Tenho dificuldades em ser humana. Ser dói. Não consigo aguentar nem mais um mero segundo que seja a ser algo pertencente desta humanidade.


Que as portas do que sinto, abertas ao exterior e com acolhimento próprio a toda e qualquer informação, fechassem. A sete-chaves, e com todos os monstros que desenhei em papel (aquando da idade dos beijinhos que tudo curavam) a guardar as longas e enferrujadas portadas.

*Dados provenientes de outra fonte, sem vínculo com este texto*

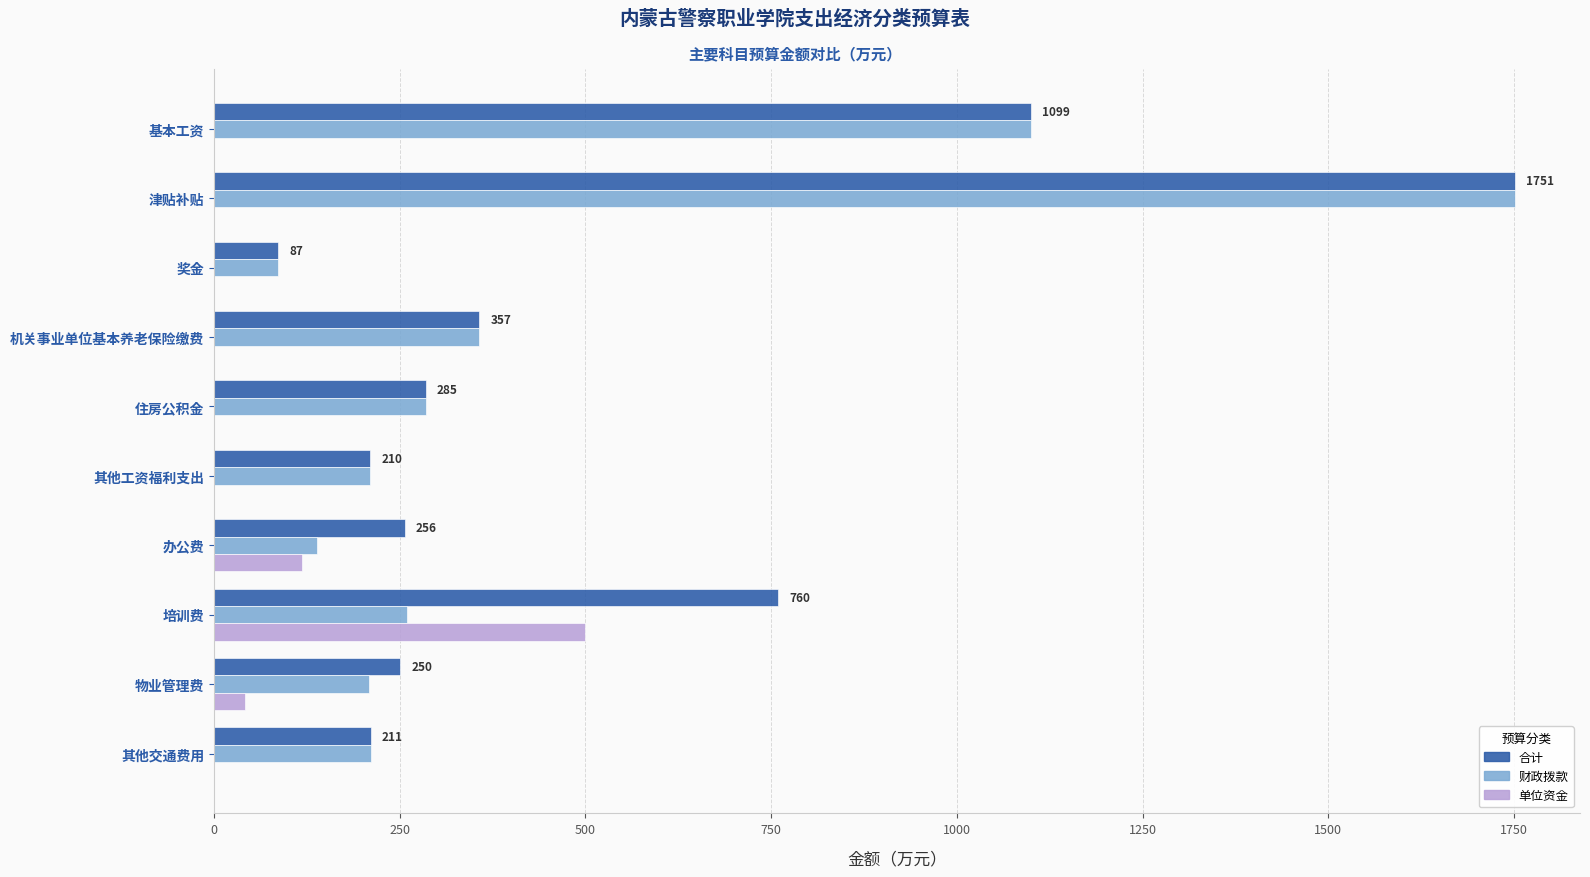

What is the approximate value of 财政拨款 at 基本工资?

1099.3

Sangue escorre-me dos olhos com o que vejo a acontecer; sufoco na minha própria saliva com as palavras que tento dizer; bloqueio as minhas próprias narinas só para não ter de respirar, nem por mais uma vez que seja, este oxigénio; que a cera dos meus ouvidos se multiplicasse do modo mais asqueroso possível só para eu deixar de ouvir o que ouço; que eu andasse coberta por uma fina camada de tecido, que substituísse a minha pele, só para eu deixar de sentir o que sinto com as fissuras da minha impressão digital, dos meus poros; que o meu coração palpitante, ritmado e constante, estagnasse. Que fosse transportado de mim para um outro alguém, e que esse outro alguém fosse capaz de lhe dar o lar que ele merece. Este T0 só consegue dar casa ao meu cérebro e, além disso, o coração tem vindo a falhar os pagamentos do condomínio. Com os meus pensamentos lido eu bem, agora não me ponham à prova contra as minhas próprias emoções, pois aqui vos garanto, que eu sairia deste combate completamente derrotada. Miserável, enganada, esbofeteada.


Seria contraproducente pensar que fui eu que criei o que eu sou, quando o que eu sinto criou mil e uma versões de mim, dispersas e independentes, com vida e alimento próprio. Eu só pedia uma reunião de cada uma das faces que vejo ao espelho, para que a um consenso emocional fosse possível chegar.


O que sinto é maior que eu, e eu própria já sou alta o suficiente para isto. Alguém que passe no interruptor da luz e o desligue. Talvez às escuras os meus sentimentos esbarrem contra a parede e se deixem ficar caídos no canto do quarto, à espera de serem varridos e atirados para um caixote de lixo reutilizável, só para voltarem a cair nas minhas mãos. Quase como uma pastilha elástica de 5 cêntimos. Aquelas da mercearia ao fundo da rua, aquelas que perdem o sabor de imediato, mas que se continua a mascar.


Eu não penso demais, eu sinto demais.